Dans l’une des dernières livraisons de la Revue, M. Dujardin a démontré que les phrases obtenues par la lecture des hiéroglyphes sont intraduisibles par la langue qu’on croit celle des anciens Égyptiens. Mais il a négligé une tâche plus humble qui rentre dans le cadre de ce bulletin bibliographique : c’est de faire connaître le plan et les détails du livre déjà célèbre qu’on peut considérer comme le testament scientifique de Champollion.
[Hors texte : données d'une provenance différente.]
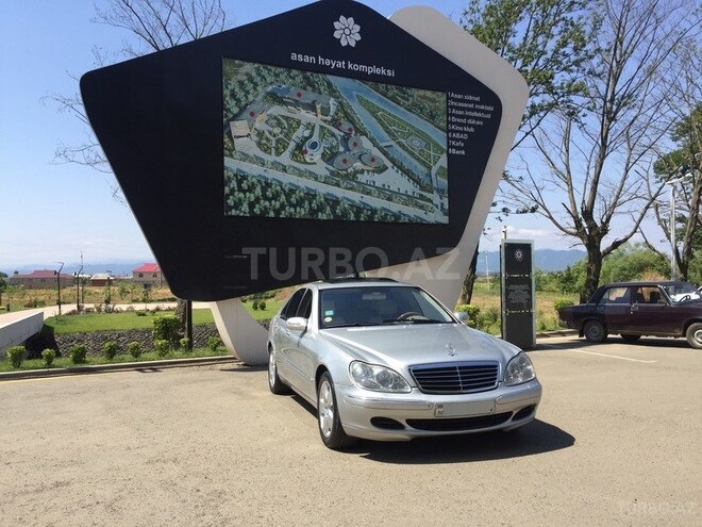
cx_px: 351
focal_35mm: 29
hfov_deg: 61.7
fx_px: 588
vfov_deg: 48.2
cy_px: 264
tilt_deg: +4.7
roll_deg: -1.0
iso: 32
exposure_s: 1/1364
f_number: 2.2
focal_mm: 4.15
Le livre de M. Champollion est intitulé : Grammaire égyptienne, ou Principes généraux de l’écriture sacrée égyptienne, appliquée à la représentation de la langue parlée[1]. La première partie, qui seule est publiée, forme le tiers de l’ouvrage, et contient neuf chapitres. Le premier résume l’histoire du plus noble et du plus puissant de tous les arts, celui de l’écriture. L’idée de consacrer la mémoire des faits importans par la représentation même des objets qui forment, pour ainsi dire, le corps du discours, n’appartient pas aux seuls Égyptiens. Elle s’est produite, comme une inspiration naturelle, à l’origine de presque toutes les sociétés, et fait encore aujourd’hui la base du système graphique des Chinois. La peinture servile du langage, étant impossible en beaucoup de cas, on ne tarda pas à donner aux figures une valeur conventionnelle. Le nombre en fut probablement limité, et le choix fait d’après certaines règles. Champollion, qui a copié et soumis à la plus scrupuleuse analyse toutes les inscriptions que le temps n’a pas encore effacées, rapporte les objets figurés à seize classes bien distinctes. Dans la première, par exemple, il range les corps célestes ; dans la seconde, les êtres humains divers par l’âge et l’attitude ; viennent dans les suivantes les animaux, les plantes, des instrumens de métier, ou simplement des formes géométriques. Le nombre des figures usitées dans chacune de ces seize subdivisions n’est pas déterminé. Champollion af-

  1. Chez Firmin Didot, petit in-folio ; prix de la première partie : 25 fr. L’imprimeur M. F. Didot, justement célèbre dans l’art qu’il professe, a imaginé pour ce volume un procédé ingénieux, qui, avec quelques perfectionnemens, pourra trouver de nombreuses applications ; c’est l’alliance de l’imprimerie et de la lithographie. La nécessité de marier sans cesse dans le même texte l’écriture hiéroglyphique et l’écriture ordinaire présentait une difficulté ; on a composé la planche d’impression en ménageant des espaces pour les figures. L’impression des caractères a été transportée sur la pierre lithographique, où les hiéroglyphes ont été dessinés dans les blancs réservés.